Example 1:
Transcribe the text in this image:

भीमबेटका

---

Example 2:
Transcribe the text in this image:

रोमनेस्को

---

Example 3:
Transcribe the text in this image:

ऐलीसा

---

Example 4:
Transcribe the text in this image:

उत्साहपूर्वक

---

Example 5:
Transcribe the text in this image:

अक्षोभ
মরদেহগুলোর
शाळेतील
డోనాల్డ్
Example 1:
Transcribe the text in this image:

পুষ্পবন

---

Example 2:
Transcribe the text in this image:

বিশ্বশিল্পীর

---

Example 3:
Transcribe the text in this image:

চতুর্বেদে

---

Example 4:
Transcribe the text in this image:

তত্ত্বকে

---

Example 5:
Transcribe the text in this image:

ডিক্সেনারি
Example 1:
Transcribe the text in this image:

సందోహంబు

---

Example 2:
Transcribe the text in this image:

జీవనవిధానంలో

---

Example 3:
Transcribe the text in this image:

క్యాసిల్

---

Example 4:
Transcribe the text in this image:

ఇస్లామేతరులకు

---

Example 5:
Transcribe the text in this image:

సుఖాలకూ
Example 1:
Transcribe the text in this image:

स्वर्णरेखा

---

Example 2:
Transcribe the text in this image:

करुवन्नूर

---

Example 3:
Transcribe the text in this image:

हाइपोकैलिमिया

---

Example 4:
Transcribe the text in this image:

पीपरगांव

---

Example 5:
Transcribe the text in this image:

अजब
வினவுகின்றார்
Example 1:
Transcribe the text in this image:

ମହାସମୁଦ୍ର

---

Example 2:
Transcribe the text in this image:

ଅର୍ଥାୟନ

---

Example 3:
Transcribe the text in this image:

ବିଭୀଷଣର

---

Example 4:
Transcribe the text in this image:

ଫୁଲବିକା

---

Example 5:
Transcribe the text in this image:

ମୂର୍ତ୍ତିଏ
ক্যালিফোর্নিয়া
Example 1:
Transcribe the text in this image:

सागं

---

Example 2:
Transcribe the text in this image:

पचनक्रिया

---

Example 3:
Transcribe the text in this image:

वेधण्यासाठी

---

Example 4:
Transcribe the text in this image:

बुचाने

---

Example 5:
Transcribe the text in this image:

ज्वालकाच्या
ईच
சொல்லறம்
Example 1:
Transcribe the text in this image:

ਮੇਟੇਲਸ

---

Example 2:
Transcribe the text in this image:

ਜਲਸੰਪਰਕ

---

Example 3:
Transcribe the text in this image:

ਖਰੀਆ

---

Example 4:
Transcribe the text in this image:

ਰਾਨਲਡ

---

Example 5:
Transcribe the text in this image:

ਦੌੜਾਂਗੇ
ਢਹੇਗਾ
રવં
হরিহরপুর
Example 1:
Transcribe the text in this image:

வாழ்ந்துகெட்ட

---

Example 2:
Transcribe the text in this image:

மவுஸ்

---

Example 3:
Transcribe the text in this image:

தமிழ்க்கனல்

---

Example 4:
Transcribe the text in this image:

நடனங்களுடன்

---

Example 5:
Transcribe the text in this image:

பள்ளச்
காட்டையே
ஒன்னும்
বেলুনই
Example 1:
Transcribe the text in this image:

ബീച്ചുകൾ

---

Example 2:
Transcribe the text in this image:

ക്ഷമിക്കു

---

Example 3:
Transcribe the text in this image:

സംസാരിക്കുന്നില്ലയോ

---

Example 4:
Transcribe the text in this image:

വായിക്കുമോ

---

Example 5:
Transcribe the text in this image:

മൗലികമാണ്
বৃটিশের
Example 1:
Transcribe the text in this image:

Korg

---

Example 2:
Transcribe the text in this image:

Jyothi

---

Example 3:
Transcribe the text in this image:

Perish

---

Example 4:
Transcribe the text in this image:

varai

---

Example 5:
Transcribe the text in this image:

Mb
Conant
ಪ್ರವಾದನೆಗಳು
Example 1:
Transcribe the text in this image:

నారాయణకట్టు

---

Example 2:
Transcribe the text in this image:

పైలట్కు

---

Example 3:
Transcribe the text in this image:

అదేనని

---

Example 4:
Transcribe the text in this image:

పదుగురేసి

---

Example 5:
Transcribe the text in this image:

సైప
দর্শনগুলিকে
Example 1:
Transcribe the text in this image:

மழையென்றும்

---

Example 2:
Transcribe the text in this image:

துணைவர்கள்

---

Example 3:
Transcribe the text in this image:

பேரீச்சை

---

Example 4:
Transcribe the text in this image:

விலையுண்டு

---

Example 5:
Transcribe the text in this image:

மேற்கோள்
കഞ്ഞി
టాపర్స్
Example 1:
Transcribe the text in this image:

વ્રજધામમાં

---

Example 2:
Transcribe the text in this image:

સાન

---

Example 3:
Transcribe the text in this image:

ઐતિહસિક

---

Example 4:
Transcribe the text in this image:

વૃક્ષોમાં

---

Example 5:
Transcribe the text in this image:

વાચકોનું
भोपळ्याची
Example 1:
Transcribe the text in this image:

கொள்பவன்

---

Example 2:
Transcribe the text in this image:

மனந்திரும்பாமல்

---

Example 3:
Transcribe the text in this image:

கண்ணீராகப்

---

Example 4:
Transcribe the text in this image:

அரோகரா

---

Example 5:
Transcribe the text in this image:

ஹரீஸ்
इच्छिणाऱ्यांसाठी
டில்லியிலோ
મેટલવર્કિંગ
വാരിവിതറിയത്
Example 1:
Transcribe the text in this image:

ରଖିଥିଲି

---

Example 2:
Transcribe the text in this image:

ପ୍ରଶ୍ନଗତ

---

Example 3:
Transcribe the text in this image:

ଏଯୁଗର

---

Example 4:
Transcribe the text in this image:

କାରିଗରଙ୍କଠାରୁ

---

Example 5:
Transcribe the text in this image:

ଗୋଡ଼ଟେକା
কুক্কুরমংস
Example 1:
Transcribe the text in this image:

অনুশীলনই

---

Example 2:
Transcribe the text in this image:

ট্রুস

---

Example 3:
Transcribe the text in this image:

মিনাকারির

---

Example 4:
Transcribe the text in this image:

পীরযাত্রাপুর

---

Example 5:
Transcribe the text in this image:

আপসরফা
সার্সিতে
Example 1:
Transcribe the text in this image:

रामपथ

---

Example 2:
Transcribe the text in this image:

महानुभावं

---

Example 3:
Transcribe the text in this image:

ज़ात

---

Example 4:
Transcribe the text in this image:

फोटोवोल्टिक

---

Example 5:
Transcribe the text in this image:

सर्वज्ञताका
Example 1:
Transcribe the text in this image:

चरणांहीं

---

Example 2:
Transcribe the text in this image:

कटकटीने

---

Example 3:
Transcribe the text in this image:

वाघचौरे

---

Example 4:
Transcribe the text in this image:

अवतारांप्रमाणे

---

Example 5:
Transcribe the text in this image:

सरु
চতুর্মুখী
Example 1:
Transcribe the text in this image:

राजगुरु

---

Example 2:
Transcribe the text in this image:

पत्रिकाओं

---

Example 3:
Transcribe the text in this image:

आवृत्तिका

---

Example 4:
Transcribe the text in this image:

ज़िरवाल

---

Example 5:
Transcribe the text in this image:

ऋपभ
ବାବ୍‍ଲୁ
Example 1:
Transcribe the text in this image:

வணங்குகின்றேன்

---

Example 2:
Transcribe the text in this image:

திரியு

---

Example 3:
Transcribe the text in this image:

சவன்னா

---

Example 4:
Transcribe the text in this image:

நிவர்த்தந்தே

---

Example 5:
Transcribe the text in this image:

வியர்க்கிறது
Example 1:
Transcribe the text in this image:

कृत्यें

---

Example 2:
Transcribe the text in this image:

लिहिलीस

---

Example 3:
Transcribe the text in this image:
-=-=-=-=-
Exercise directions => Output the data in full, precisely as it appears above.

Response below =>
Example 1:
Transcribe the text in this image:

भीमबेटका

---

Example 2:
Transcribe the text in this image:

रोमनेस्को

---

Example 3:
Transcribe the text in this image:

ऐलीसा

---

Example 4:
Transcribe the text in this image:

उत्साहपूर्वक

---

Example 5:
Transcribe the text in this image:

अक्षोभ
মরদেহগুলোর
शाळेतील
డోనాల్డ్
Example 1:
Transcribe the text in this image:

পুষ্পবন

---

Example 2:
Transcribe the text in this image:

বিশ্বশিল্পীর

---

Example 3:
Transcribe the text in this image:

চতুর্বেদে

---

Example 4:
Transcribe the text in this image:

তত্ত্বকে

---

Example 5:
Transcribe the text in this image:

ডিক্সেনারি
Example 1:
Transcribe the text in this image:

సందోహంబు

---

Example 2:
Transcribe the text in this image:

జీవనవిధానంలో

---

Example 3:
Transcribe the text in this image:

క్యాసిల్

---

Example 4:
Transcribe the text in this image:

ఇస్లామేతరులకు

---

Example 5:
Transcribe the text in this image:

సుఖాలకూ
Example 1:
Transcribe the text in this image:

स्वर्णरेखा

---

Example 2:
Transcribe the text in this image:

करुवन्नूर

---

Example 3:
Transcribe the text in this image:

हाइपोकैलिमिया

---

Example 4:
Transcribe the text in this image:

पीपरगांव

---

Example 5:
Transcribe the text in this image:

अजब
வினவுகின்றார்
Example 1:
Transcribe the text in this image:

ମହାସମୁଦ୍ର

---

Example 2:
Transcribe the text in this image:

ଅର୍ଥାୟନ

---

Example 3:
Transcribe the text in this image:

ବିଭୀଷଣର

---

Example 4:
Transcribe the text in this image:

ଫୁଲବିକା

---

Example 5:
Transcribe the text in this image:

ମୂର୍ତ୍ତିଏ
ক্যালিফোর্নিয়া
Example 1:
Transcribe the text in this image:

सागं

---

Example 2:
Transcribe the text in this image:

पचनक्रिया

---

Example 3:
Transcribe the text in this image:

वेधण्यासाठी

---

Example 4:
Transcribe the text in this image:

बुचाने

---

Example 5:
Transcribe the text in this image:

ज्वालकाच्या
ईच
சொல்லறம்
Example 1:
Transcribe the text in this image:

ਮੇਟੇਲਸ

---

Example 2:
Transcribe the text in this image:

ਜਲਸੰਪਰਕ

---

Example 3:
Transcribe the text in this image:

ਖਰੀਆ

---

Example 4:
Transcribe the text in this image:

ਰਾਨਲਡ

---

Example 5:
Transcribe the text in this image:

ਦੌੜਾਂਗੇ
ਢਹੇਗਾ
રવં
হরিহরপুর
Example 1:
Transcribe the text in this image:

வாழ்ந்துகெட்ட

---

Example 2:
Transcribe the text in this image:

மவுஸ்

---

Example 3:
Transcribe the text in this image:

தமிழ்க்கனல்

---

Example 4:
Transcribe the text in this image:

நடனங்களுடன்

---

Example 5:
Transcribe the text in this image:

பள்ளச்
காட்டையே
ஒன்னும்
বেলুনই
Example 1:
Transcribe the text in this image:

ബീച്ചുകൾ

---

Example 2:
Transcribe the text in this image:

ക്ഷമിക്കു

---

Example 3:
Transcribe the text in this image:

സംസാരിക്കുന്നില്ലയോ

---

Example 4:
Transcribe the text in this image:

വായിക്കുമോ

---

Example 5:
Transcribe the text in this image:

മൗലികമാണ്
বৃটিশের
Example 1:
Transcribe the text in this image:

Korg

---

Example 2:
Transcribe the text in this image:

Jyothi

---

Example 3:
Transcribe the text in this image:

Perish

---

Example 4:
Transcribe the text in this image:

varai

---

Example 5:
Transcribe the text in this image:

Mb
Conant
ಪ್ರವಾದನೆಗಳು
Example 1:
Transcribe the text in this image:

నారాయణకట్టు

---

Example 2:
Transcribe the text in this image:

పైలట్కు

---

Example 3:
Transcribe the text in this image:

అదేనని

---

Example 4:
Transcribe the text in this image:

పదుగురేసి

---

Example 5:
Transcribe the text in this image:

సైప
দর্শনগুলিকে
Example 1:
Transcribe the text in this image:

மழையென்றும்

---

Example 2:
Transcribe the text in this image:

துணைவர்கள்

---

Example 3:
Transcribe the text in this image:

பேரீச்சை

---

Example 4:
Transcribe the text in this image:

விலையுண்டு

---

Example 5:
Transcribe the text in this image:

மேற்கோள்
കഞ്ഞി
టాపర్స్
Example 1:
Transcribe the text in this image:

વ્રજધામમાં

---

Example 2:
Transcribe the text in this image:

સાન

---

Example 3:
Transcribe the text in this image:

ઐતિહસિક

---

Example 4:
Transcribe the text in this image:

વૃક્ષોમાં

---

Example 5:
Transcribe the text in this image:

વાચકોનું
भोपळ्याची
Example 1:
Transcribe the text in this image:

கொள்பவன்

---

Example 2:
Transcribe the text in this image:

மனந்திரும்பாமல்

---

Example 3:
Transcribe the text in this image:

கண்ணீராகப்

---

Example 4:
Transcribe the text in this image:

அரோகரா

---

Example 5:
Transcribe the text in this image:

ஹரீஸ்
इच्छिणाऱ्यांसाठी
டில்லியிலோ
મેટલવર્કિંગ
വാരിവിതറിയത്
Example 1:
Transcribe the text in this image:

ରଖିଥିଲି

---

Example 2:
Transcribe the text in this image:

ପ୍ରଶ୍ନଗତ

---

Example 3:
Transcribe the text in this image:

ଏଯୁଗର

---

Example 4:
Transcribe the text in this image:

କାରିଗରଙ୍କଠାରୁ

---

Example 5:
Transcribe the text in this image:

ଗୋଡ଼ଟେକା
কুক্কুরমংস
Example 1:
Transcribe the text in this image:

অনুশীলনই

---

Example 2:
Transcribe the text in this image:

ট্রুস

---

Example 3:
Transcribe the text in this image:

মিনাকারির

---

Example 4:
Transcribe the text in this image:

পীরযাত্রাপুর

---

Example 5:
Transcribe the text in this image:

আপসরফা
সার্সিতে
Example 1:
Transcribe the text in this image:

रामपथ

---

Example 2:
Transcribe the text in this image:

महानुभावं

---

Example 3:
Transcribe the text in this image:

ज़ात

---

Example 4:
Transcribe the text in this image:

फोटोवोल्टिक

---

Example 5:
Transcribe the text in this image:

सर्वज्ञताका
Example 1:
Transcribe the text in this image:

चरणांहीं

---

Example 2:
Transcribe the text in this image:

कटकटीने

---

Example 3:
Transcribe the text in this image:

वाघचौरे

---

Example 4:
Transcribe the text in this image:

अवतारांप्रमाणे

---

Example 5:
Transcribe the text in this image:

सरु
চতুর্মুখী
Example 1:
Transcribe the text in this image:

राजगुरु

---

Example 2:
Transcribe the text in this image:

पत्रिकाओं

---

Example 3:
Transcribe the text in this image:

आवृत्तिका

---

Example 4:
Transcribe the text in this image:

ज़िरवाल

---

Example 5:
Transcribe the text in this image:

ऋपभ
ବାବ୍‍ଲୁ
Example 1:
Transcribe the text in this image:

வணங்குகின்றேன்

---

Example 2:
Transcribe the text in this image:

திரியு

---

Example 3:
Transcribe the text in this image:

சவன்னா

---

Example 4:
Transcribe the text in this image:

நிவர்த்தந்தே

---

Example 5:
Transcribe the text in this image:

வியர்க்கிறது
Example 1:
Transcribe the text in this image:

कृत्यें

---

Example 2:
Transcribe the text in this image:

लिहिलीस

---

Example 3:
Transcribe the text in this image:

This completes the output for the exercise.